Rise of the Planet of the Apes is the prequel to Planet of the Apes. It was directed by Rupert Wyatt, written by Rick Jaffa and Amanda Silver and stars James Franco, Andy Serkis, Freida Pinto, John Lithgow, Brian Cox, Tom Felton, David Oyelowo, Tyler Labine, David Hewlett and Ty Olsson.
Will (James Franco) is trying to develop a new drug that is supposed to combat Alzheimer’s. They are testing them on apes already and seeing good results. But right when they’re trying to take this a step further, something goes terribly wrong and Bright Eyes – they’re most successful ape – attacks her caretaker Robert (Tyler Labine). So the experiment is shelved. But Bright Eyes only freaked out because she had a baby – Caesar (Andy Serkis). Will takes Caesar in and soon discovers that he shows extraordinary mental faculties. And since Will’s father Charles (John Lightgow) suffers from Alzheimer himself, Will decides that he will continue the testing quite illegally.
I expected Rise of the Planet of the Apes to suck very hard. But I was pleasantly surprised by it – the performances are excellent, the script didn’t suck most of the time and the CGI was pretty good. Apart from a few moments where they just lost me, I really enjoyed myself.
Maybe my lack of great expectations made this shine as much as it did.
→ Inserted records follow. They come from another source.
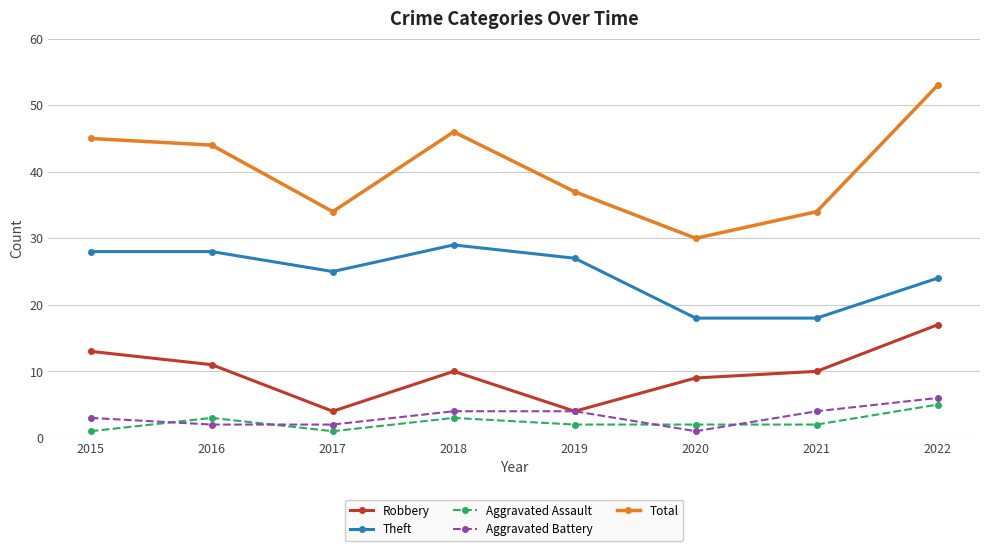

List the series in order of their peak value, highest first.

Total, Theft, Robbery, Aggravated Battery, Aggravated Assault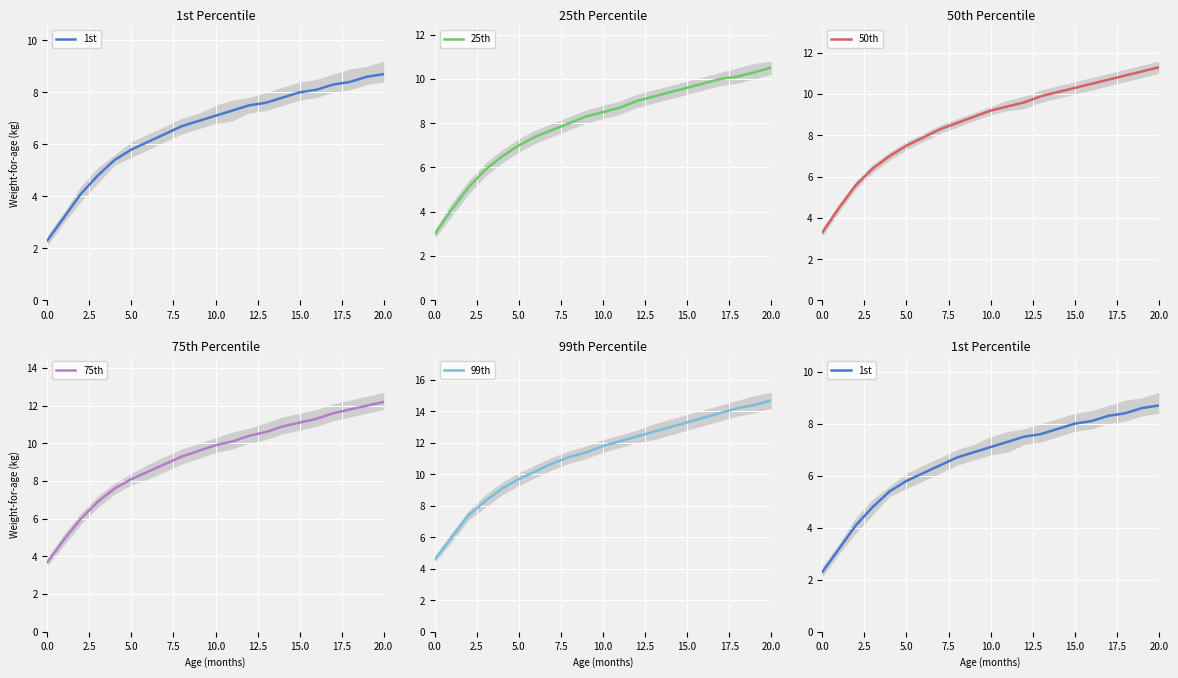

What are all the series names shown in the legend?

1st, 25th, 50th, 75th, 99th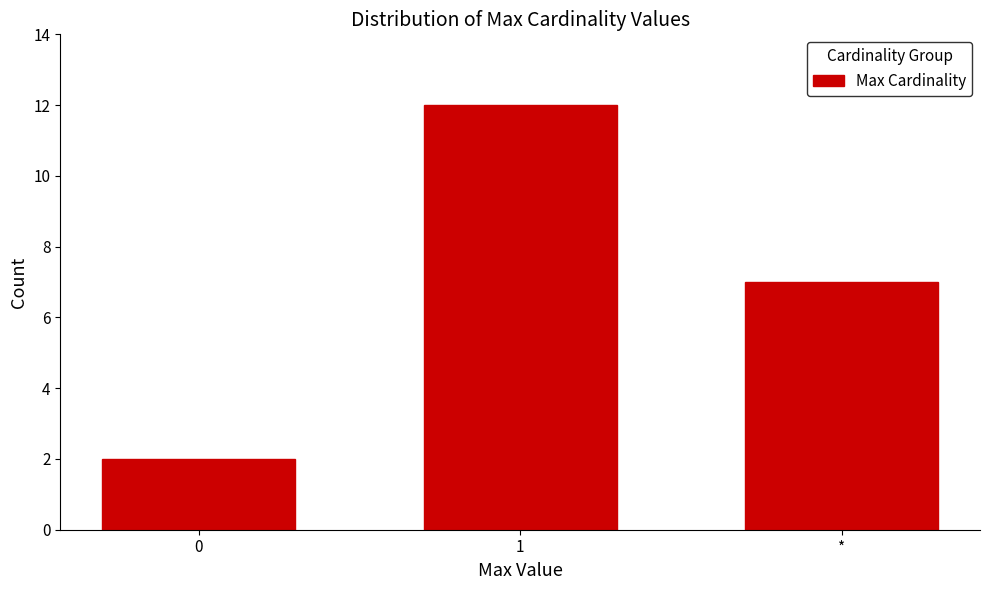

Reading left to right, extract all data points from this chart.

0=2	1=12	*=7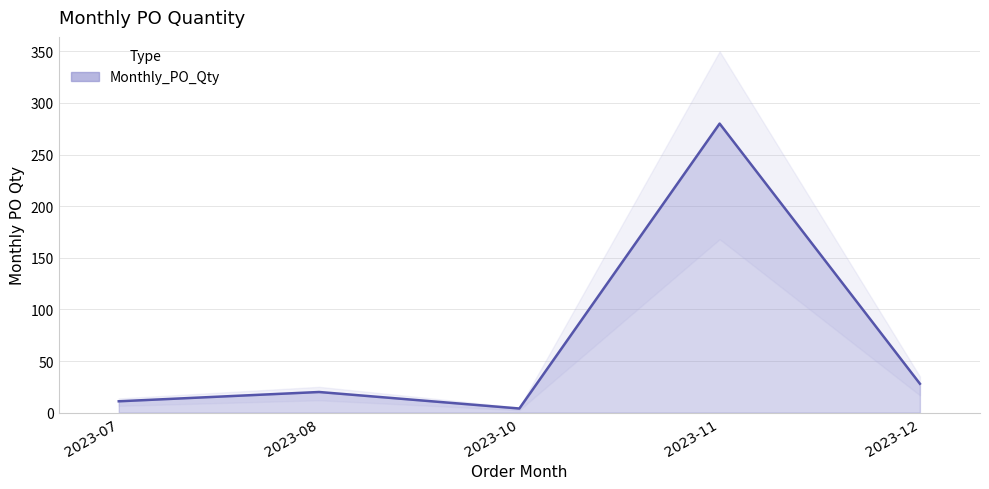

Where is the data nearest to the value 142?

2023-12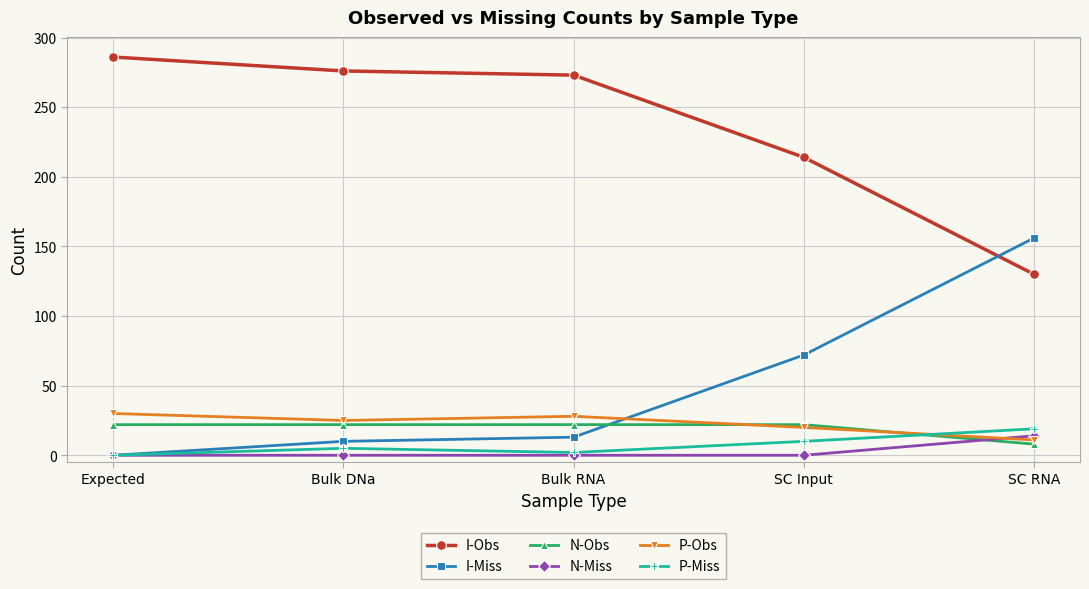

What is the sum of the P-Miss values at SC Input and SC RNA?

29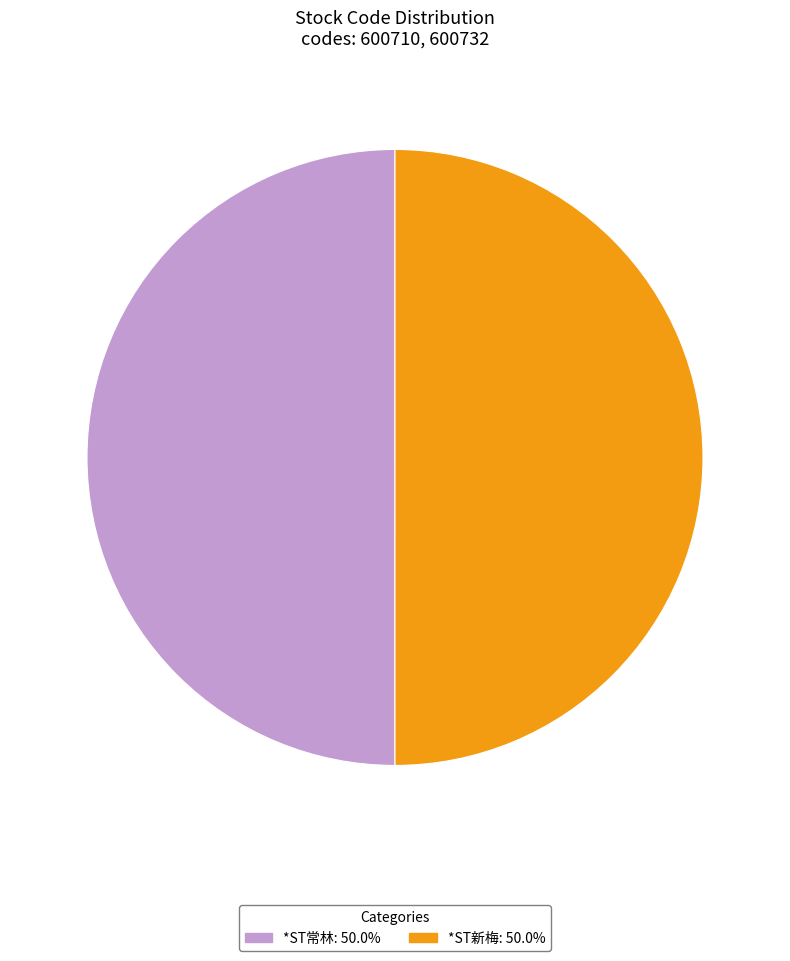

Approximately how many times larger is the value at *ST常林 compared to *ST新梅?

1.0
I won’t deny that there are several moments where TEH STOOPID threatens to take over. But it’s never too much or too bad – they always make the jump in the end. [Even the trailer’s most head-desk-worthy moment, when James Franco talkes about The Cure actually isn’t that bad in the movie.] And the pacing is pretty much flawless, which always helps.
The other factors that help a lot are the actors. You’d expect no less from Andy Serkis or James Franco – they always give 110%. Tyler Labine made me regret that we didn’t get to see more of him. Tom Felton is obviously stuck being typecast (at least a little) and while subtlety may not be his strong suit, he does psychopaths very well.
The only bits where the movie falls apart for me is the interaction between the apes. I have no problems with accepting Caesar’s superior intellect, but why he should be able to communicate that well with the orang-utan [I forgot his name. Maurice?] that quickly and easily in sign language and why the orang-utan should be able to express himself that well made no sense and made my suspension of disbelief snap for a while.
But other than that, the story hooked me and pulled me along and didn’t let me go until we’d left the theatre. Which is basically all I want from an action movie anyway.
Summarising: Extremely decent action film.